- WHAT IS BEING ASKED: Copy out each line of the data below in which "preparatoria" appears.

Content starts

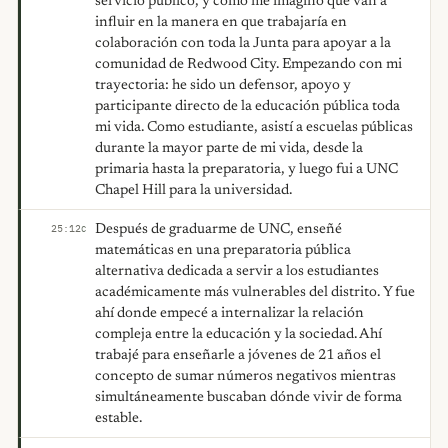
servicio público, y cómo me imagino que van a
influir en la manera en que trabajaría en
colaboración con toda la Junta para apoyar a la
comunidad de Redwood City. Empezando con mi
trayectoria: he sido un defensor, apoyo y
participante directo de la educación pública toda
mi vida. Como estudiante, asistí a escuelas públicas
durante la mayor parte de mi vida, desde la
primaria hasta la preparatoria, y luego fui a UNC
Chapel Hill para la universidad.
Después de graduarme de UNC, enseñé
25:12
C
matemáticas en una preparatoria pública
alternativa dedicada a servir a los estudiantes
académicamente más vulnerables del distrito. Y fue
ahí donde empecé a internalizar la relación
compleja entre la educación y la sociedad. Ahí
trabajé para enseñarle a jóvenes de 21 años el
concepto de sumar números negativos mientras
simultáneamente buscaban dónde vivir de forma
estable.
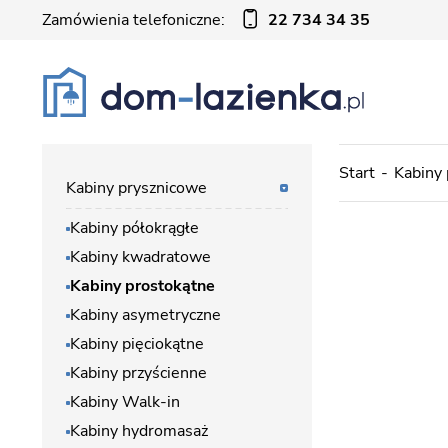
Zamówienia telefoniczne:
22 734 34 35
Start
Kabiny
Kabiny prysznicowe
Kabiny półokrągłe
Kabiny kwadratowe
Kabiny prostokątne
Kabiny asymetryczne
Kabiny pięciokątne
Kabiny przyścienne
Kabiny Walk-in
Kabiny hydromasaż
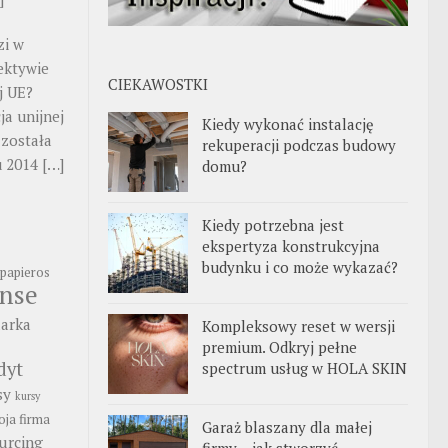
zi w
ektywie
CIEKAWOSTKI
j UE?
ja unijnej
Kiedy wykonać instalację
 została
rekuperacji podczas budowy
u 2014
[…]
domu?
Kiedy potrzebna jest
ekspertyza konstrukcyjna
budynku i co może wykazać?
papieros
anse
arka
Kompleksowy reset w wersji
premium. Odkryj pełne
dyt
spectrum usług w HOLA SKIN
sy
kursy
ja firma
Garaż blaszany dla małej
urcing
firmy – jak stworzyć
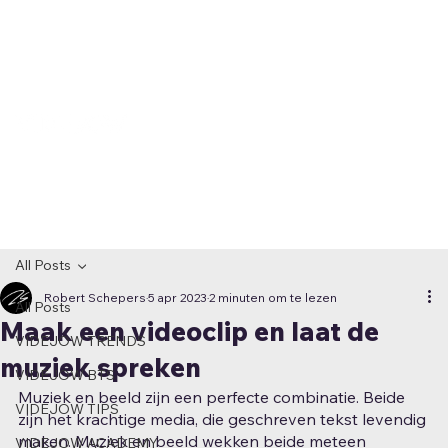
All Posts
Robert Schepers
5 apr 2023
2 minuten om te lezen
All Posts
Maak een videoclip en laat de
VIDEJOW TRENDS
muziek spreken
VIDEJOW BTS
Muziek en beeld zijn een perfecte combinatie. Beide 
VIDEJOW TIPS
zijn het krachtige media, die geschreven tekst levendig 
maken. Muziek en beeld wekken beide meteen 
VIDEJOW ACADEMY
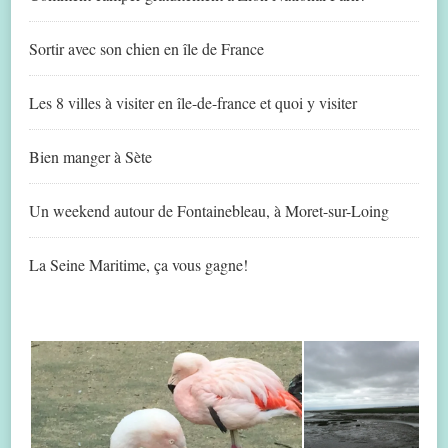
Sortir avec son chien en île de France
Les 8 villes à visiter en île-de-france et quoi y visiter
Bien manger à Sète
Un weekend autour de Fontainebleau, à Moret-sur-Loing
La Seine Maritime, ça vous gagne!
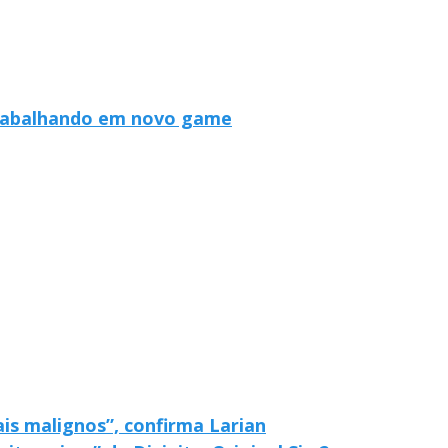
trabalhando em novo game
ais malignos”, confirma Larian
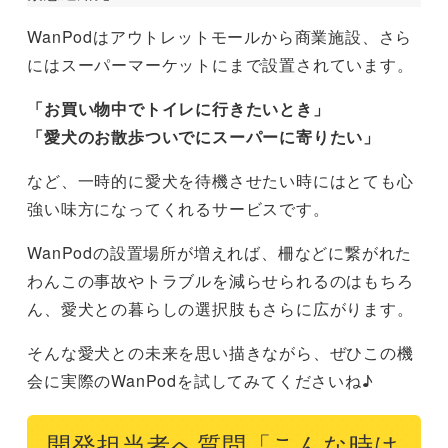
WanPodはアウトレットモールから商業施設、さら
にはスーパーマーケットにまで設置されています。
「お買い物中でトイレに行きたいとき」
「愛犬のお散歩ついでにスーパーに寄りたい」
など、一時的に愛犬を待機させたい時にはとても心
強い味方になってくれるサービスです。
WanPodの設置場所が増えれば、柵などに繋がれた
わんこの事故やトラブルを減らせられるのはもちろ
ん、愛犬との暮らしの選択肢もさらに広がります。
そんな愛犬との未来を思い描きながら、ぜひこの機
会に実際のWanPodを試してみてくださいね♪
開発担当者へ質問「こんな時は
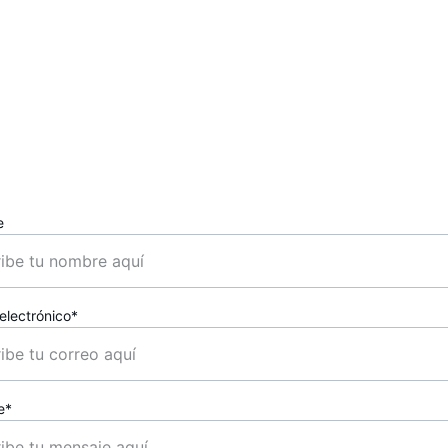
Confirmación Enví
Su correo electrónico ha sido enviado. Pronto 
recibirá respuesta.
e
electrónico*
e*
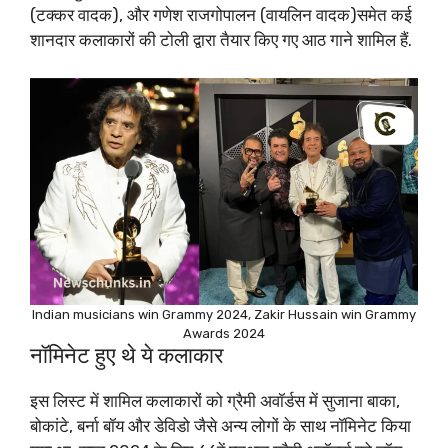
(टक्कर वादक), और गणेश राजगोपालन (वायलिन वादक)समेत कई
शानदार कलाकारों की टोली द्वारा तैयार किए गए आठ गाने शामिल हैं.
Indian musicians win Grammy 2024, Zakir Hussain win Grammy
Awards 2024
नॉमिनेट हुए थे ये कलाकार
इस लिस्ट में शामिल कलाकारों को ग्रैमी अवॉर्डस में सुजाना बाका,
बोकांटे, बर्ना बॉय और डेविडो जैसे अन्य लोगों के साथ नॉमिनेट किया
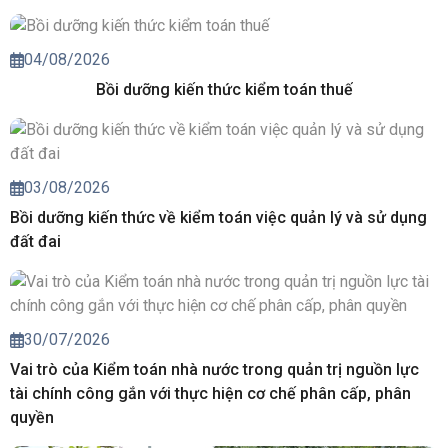
04/08/2026
Bồi dưỡng kiến thức kiểm toán thuế
03/08/2026
Bồi dưỡng kiến thức về kiểm toán việc quản lý và sử dụng
đất đai
30/07/2026
Vai trò của Kiểm toán nhà nước trong quản trị nguồn lực
tài chính công gắn với thực hiện cơ chế phân cấp, phân
quyền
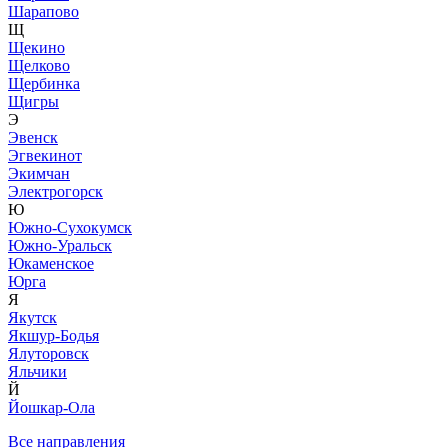
Шарапово
Щ
Щекино
Щелково
Щербинка
Щигры
Э
Эвенск
Эгвекинот
Экимчан
Электрогорск
Ю
Южно-Сухокумск
Южно-Уральск
Юкаменское
Юрга
Я
Якутск
Якшур-Бодья
Ялуторовск
Яльчики
Й
Йошкар-Ола
Все направления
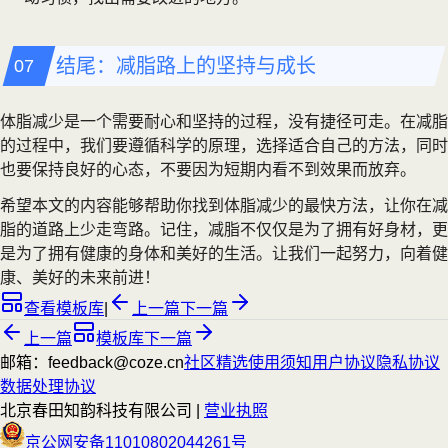
结尾：减脂路上的坚持与成长
体脂减少是一个需要耐心和坚持的过程，没有捷径可走。在减脂
的过程中，我们要遵循科学的原理，选择适合自己的方法，同时
也要保持良好的心态，不要因为短期内看不到效果而放弃。
希望本文的内容能够帮助你找到体脂减少的最快方法，让你在减
脂的道路上少走弯路。记住，减脂不仅仅是为了拥有好身材，更
是为了拥有健康的身体和美好的生活。让我们一起努力，向着健
康、美好的未来前进！
查看模板库
|
上一篇
下一篇
上一篇
模板库
下一篇
邮箱：feedback@coze.cn
社区
精选
使用须知
用户协议
隐私协议
数据处理协议
北京春田知韵科技有限公司 |
营业执照
京公网安备11010802044261号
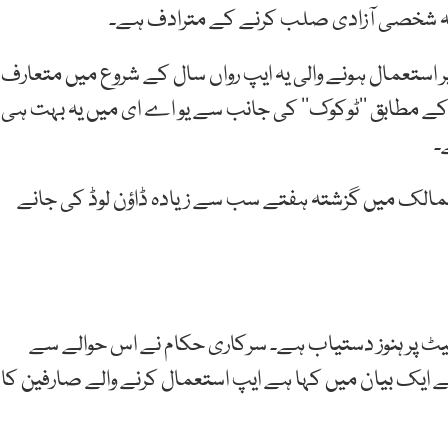
کہ شخصی آزادی صلب کرنے کے مترادف ہے۔
ر استعمال ہونے والی یہ ایپ رواں سال کے شروع میں متعارف
 کے مطابق ’’ٹوکوک‘‘ کی جانب سے یو اے ای میں یہ بہت ہی
۔
 ممالک میں گزشتہ ہفتے سب سے زیادہ ڈاؤن لوڈ کی جانے
نیٹ پر ہنوز دستیاب ہے۔ سرکاری حکام نے اس حوالے سے
نے ایک بیان میں کہا ہے ایپ استعمال کرنے والے صارفین کا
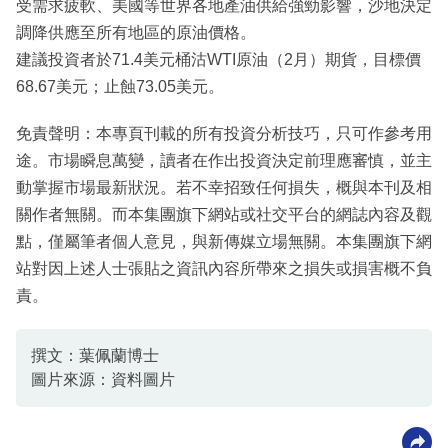
受需求疲軟、美國等世界各地產油供給強勁影響，沙地決定
調降供應至所有地區的原油價格。
建議投資者於71.4美元桶沽WTI原油（2月）期貨，目標價
68.67美元；止蝕73.05美元。
免責聲明：本專頁刊載的所有投資分析技巧，只可作參考用
途。市場瞬息萬變，讀者在作出投資決定前理應審慎，並主
動掌握市場最新狀況。若不幸招致任何損失，概與本刊及相
關作者無關。而本集團旗下網站或社交平台的網誌內容及觀
點，僅屬筆者個人意見，與新傳媒立場無關。本集團旗下網
站對因上述人士張貼之資訊內容所帶來之損失或損害概不負
責。
撰文：葉佩蘭博士
圖片來源：資料圖片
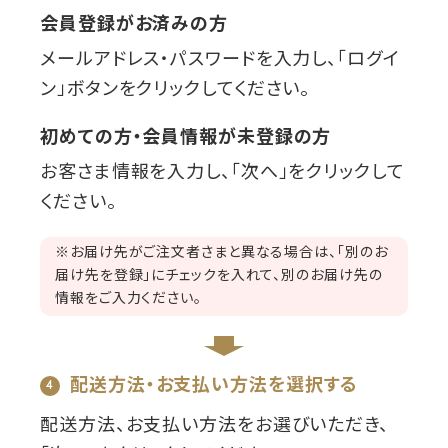
会員登録がお済みの方
メールアドレス・パスワードを入力し、「ログイ
ン」ボタンをクリックしてください。
初めての方・会員情報が未登録の方
お客さま情報を入力し、「次へ」をクリックして
ください。
※お届け先がご注文者さまと異なる場合は、「別のお
届け先を登録」にチェックを入れて、別のお届け先の
情報をご入力ください。
配送方法・お支払い方法を選択する
配送方法、お支払い方法をお選びいただき、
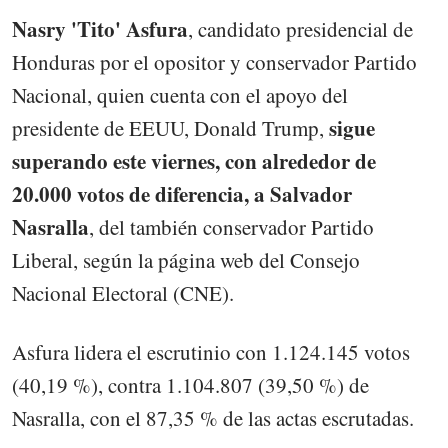
Nasry 'Tito' Asfura
, candidato presidencial de
Honduras por el opositor y conservador Partido
Nacional, quien cuenta con el apoyo del
sigue
presidente de EEUU, Donald Trump,
superando este viernes, con alrededor de
20.000 votos de diferencia, a Salvador
Nasralla
, del también conservador Partido
Liberal, según la página web del Consejo
Nacional Electoral (CNE).
Asfura lidera el escrutinio con 1.124.145 votos
(40,19 %), contra 1.104.807 (39,50 %) de
Nasralla, con el 87,35 % de las actas escrutadas.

Content ends

- RESPONSE TO THE EXERCISE:
primaria hasta la preparatoria, y luego fui a UNC
matemáticas en una preparatoria pública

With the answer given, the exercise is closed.